Segment Start: Records to use

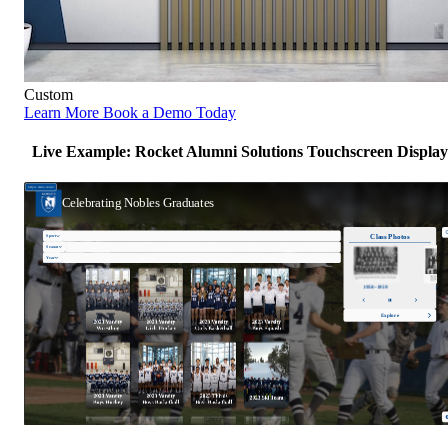
Custom
Learn More
Book a Demo Today
Live Example: Rocket Alumni Solutions Touchscreen Display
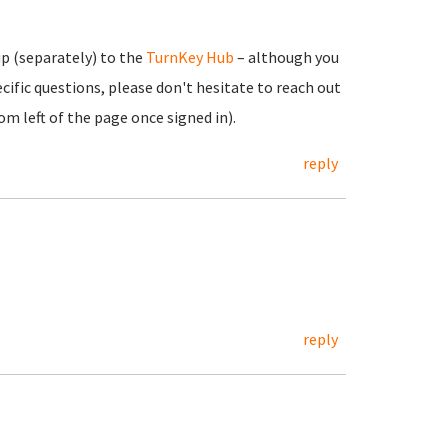
up (separately) to the
TurnKey Hub
– although you
cific questions, please don't hesitate to reach out
m left of the page once signed in).
reply
reply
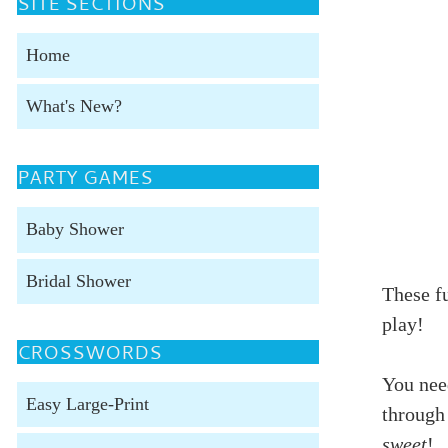
SITE SECTIONS
Home
What's New?
PARTY GAMES
Baby Shower
Bridal Shower
These f
play!
CROSSWORDS
You need
Easy Large-Print
through
sweet
!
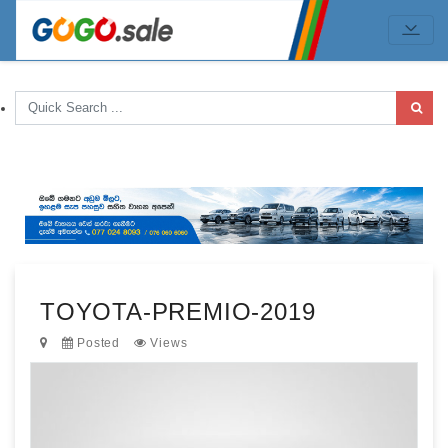
TOYOTA-PREMIO-2019
Posted
Views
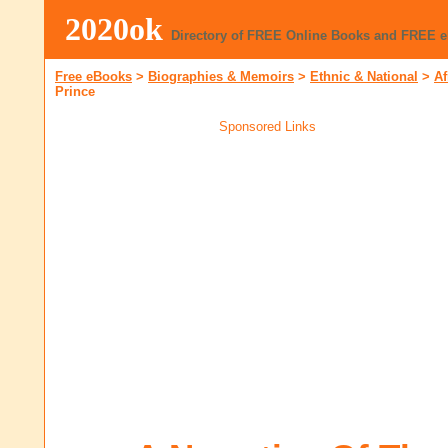
2020ok
Directory of FREE Online Books and FREE 
Free eBooks
>
Biographies & Memoirs
>
Ethnic & National
>
Af
Prince
Sponsored Links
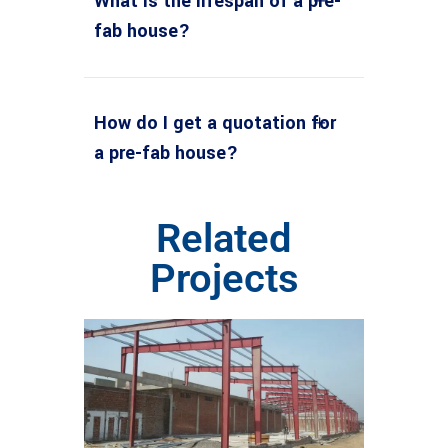
What is the lifespan of a pre-
fab house?
How do I get a quotation for
a pre-fab house?
Related
Projects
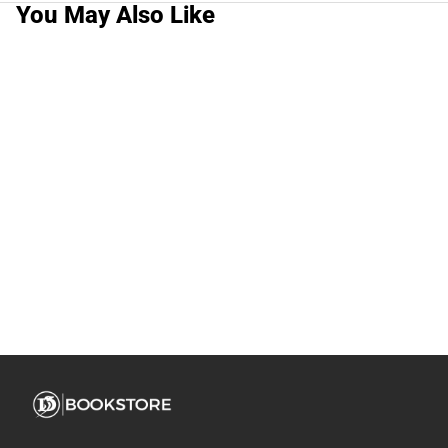
You May Also Like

Segment End: Records to use

Recast every line of the data above as a JSON list of strings, one string per line, with blank lines omitted. Leave the pictures out of the answer.

- _Answer_:
[
  "Custom",
  "Learn More",
  "Book a Demo Today",
  "Live Example: Rocket Alumni Solutions Touchscreen Display",
  "up (separately) to the",
  "TurnKey Hub",
  "– although you",
  "cific questions, please don't hesitate to reach out",
  "m left of the page once signed in).",
  "reply",
  "reply",
  "SITE SECTIONS",
  "Home",
  "What's New?",
  "PARTY GAMES",
  "Baby Shower",
  "Bridal Shower",
  "These f",
  "play!",
  "CROSSWORDS",
  "You need",
  "Easy Large-Print",
  "through",
  "sweet",
  "!",
  "TOYOTA-PREMIO-2019",
  "Posted",
  "Views",
  "2020ok",
  "Directory of FREE Online Books and FREE ",
  "Free eBooks",
  ">",
  "Biographies & Memoirs",
  ">",
  "Ethnic & National",
  ">",
  "Af",
  "Prince",
  "Sponsored Links",
  "What is the lifespan of a pre-",
  "fab house?",
  "How do I get a quotation for",
  "a pre-fab house?",
  "Related",
  "Projects",
  "You May Also Like"
]